District Attorney

Personal details
- Born: 8 December 1970 (age 55) Medellín, Antioquia, Colombia
- Citizenship: Colombian
- Alma mater: Universidad Católica del Táchira and Universidad Externado de Colombia
- Occupation: Human rights defender, Lawyer, District Attorney

= Angélica Monsalve =

Colombian anti-corruption activist and lawyer

Angélica Monsalve Gaviria (born 8 December 1970) is a Colombian human rights activist and a lawyer with a master's degree in procedural law from the Universidad Externado de Colombia. She is currently serving as district attorney in Bogotá, a seat she has held since 2017.

== Early life and education ==
Angélica was born in Medellín, Colombia, in a large middle-class family.

== Tickets collection case ==
In 2011, the contract to collect the TransMilenio public ticket in the Colombia capital district and fleet control was delivered to the brothers Carlos and Javier Ríos Velilla. A business that makes billions a year, as registered in district public data.

The Ríos Velilla brother accepted that business, despite the fact that Felipe Ríos their nephew simultaneously served as Bogotá councilor; fact that is prohibited in Colombia. This presumed conflict of interest, would have as main evidence the signing of the International Financial Corporation of the World Bank IFC and Recaudo Bogotá in February 2013, facts that were known by the Superintendency in Colombia, where it did not advance until 2022, when Angélica Monsalve resumed the forgotten case and accused the Ríos Velilla for allegedly violating the disability regime. Fews days later after accusation she received a notification of transfer to Putumayo on a non-business day, according to the journalist Daniel Coronell. This act was criticized by the former President of the Inter-American Commission on Human Rights Diego García-Sayán who stated that: “the arbitrary and unjustified transfer of prosecutors and judges without justification is an undue interference in judicial independence and a violation of the principle of immobility”, which was contradicted by the Office of the Attorney General of Colombia who stated: it was a strategic change within the normal functions of the entity and does not respond to a political pressure.

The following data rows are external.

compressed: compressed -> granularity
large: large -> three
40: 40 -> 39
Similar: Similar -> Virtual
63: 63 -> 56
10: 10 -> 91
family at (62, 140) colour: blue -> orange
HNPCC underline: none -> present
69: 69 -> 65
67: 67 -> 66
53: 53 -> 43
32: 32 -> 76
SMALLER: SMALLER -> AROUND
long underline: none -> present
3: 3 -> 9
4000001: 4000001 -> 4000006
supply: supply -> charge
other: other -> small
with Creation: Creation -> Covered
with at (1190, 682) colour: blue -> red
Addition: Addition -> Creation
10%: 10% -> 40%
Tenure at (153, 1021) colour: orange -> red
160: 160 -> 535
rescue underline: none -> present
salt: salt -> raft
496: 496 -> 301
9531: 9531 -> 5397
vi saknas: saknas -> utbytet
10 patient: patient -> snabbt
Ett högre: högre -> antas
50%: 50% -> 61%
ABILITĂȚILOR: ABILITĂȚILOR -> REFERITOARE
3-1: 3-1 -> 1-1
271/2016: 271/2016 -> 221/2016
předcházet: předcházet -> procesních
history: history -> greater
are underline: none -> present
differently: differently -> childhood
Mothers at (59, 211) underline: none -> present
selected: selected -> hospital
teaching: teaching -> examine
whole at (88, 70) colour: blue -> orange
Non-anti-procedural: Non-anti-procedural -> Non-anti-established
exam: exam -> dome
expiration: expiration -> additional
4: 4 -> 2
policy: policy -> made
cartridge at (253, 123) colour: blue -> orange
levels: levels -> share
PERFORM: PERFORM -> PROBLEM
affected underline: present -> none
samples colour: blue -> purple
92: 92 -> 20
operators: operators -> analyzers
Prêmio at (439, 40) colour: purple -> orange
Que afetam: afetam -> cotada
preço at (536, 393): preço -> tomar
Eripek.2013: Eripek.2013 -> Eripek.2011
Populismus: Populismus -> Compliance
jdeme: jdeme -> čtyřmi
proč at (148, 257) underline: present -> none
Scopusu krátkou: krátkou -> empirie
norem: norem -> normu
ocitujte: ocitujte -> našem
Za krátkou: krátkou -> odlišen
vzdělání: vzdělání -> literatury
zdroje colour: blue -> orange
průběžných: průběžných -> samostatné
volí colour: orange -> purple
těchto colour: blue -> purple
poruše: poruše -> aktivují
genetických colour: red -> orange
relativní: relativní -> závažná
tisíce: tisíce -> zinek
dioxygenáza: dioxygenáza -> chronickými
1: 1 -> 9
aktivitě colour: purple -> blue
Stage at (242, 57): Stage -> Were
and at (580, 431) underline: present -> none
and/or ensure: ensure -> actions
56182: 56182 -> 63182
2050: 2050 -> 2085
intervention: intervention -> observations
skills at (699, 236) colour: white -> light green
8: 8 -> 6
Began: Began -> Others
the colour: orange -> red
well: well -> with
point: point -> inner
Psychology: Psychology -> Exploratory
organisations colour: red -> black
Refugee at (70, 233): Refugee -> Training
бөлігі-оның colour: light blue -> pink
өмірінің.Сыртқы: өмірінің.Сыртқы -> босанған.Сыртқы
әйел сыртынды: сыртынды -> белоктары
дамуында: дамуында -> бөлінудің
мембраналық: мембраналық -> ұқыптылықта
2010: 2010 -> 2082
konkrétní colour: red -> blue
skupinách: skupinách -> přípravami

== Armored cars carousel case ==
Monsalve revived a complaint that was brought to the Office of the Fiscal General de la Nación of Colombia in 2014, today named Armored cars carousel, where high-ranking police officers, several public entities, armoring factories, and vehicle sales companies, allegedly incurred in irregularities for contract addressing in National Protection Unit Colombia using the Martín Ricardo Manjarrez and Yonn Jairo García influence, inside the entity responsible of providing security for congressmen, senior officials and threatened Colombians in the country. Both co-authors testified before to Martha Mancera attorney, who dismissed the complaint arguing that the conditions of mode, time and place were not defined, til the case came to Monsalve who listened to the testimony and revealed 14 of the ones involved in the case, including Rodolfo Palomino, Óscar Atehortúa Duque, Andrés Villamizar Pachón and Suzuki Motor. All of them accused by her.

== Complaint to the Fiscal General de la Nación ==
Monsalve denounced before the Commission of Accusations the Fiscal General de la Nación, Francisco Barbosa, for preventing a process that was underway against Christian Jaramillo Herrera, former director of UPME during the Iván Duque government, who as Noticias Uno documented, while he was at DIAN, he intervened in the review of a contract that ended up delivering to XM expertos en mercados S.A, where he had a seat at that time, without declaring himself impeded in this regard.

== Death threats ==
The Director of the Judicial Police reported that in development of the 'Condor' operation they received information of a possible attack in progress against Angélica Monsalve, on 5 April 2022 in which the Clan del Golfo would be the responsible.

Despite the statements of the Police, replicated by various national mean, the attorney assured that none of her investigations were related to this criminal group, by indeed her accused were other.

For its part, the Clan del Golfo, in a public communication, denied being the author of these threats, pointing instead to the Attorney General's Office for the alleged act.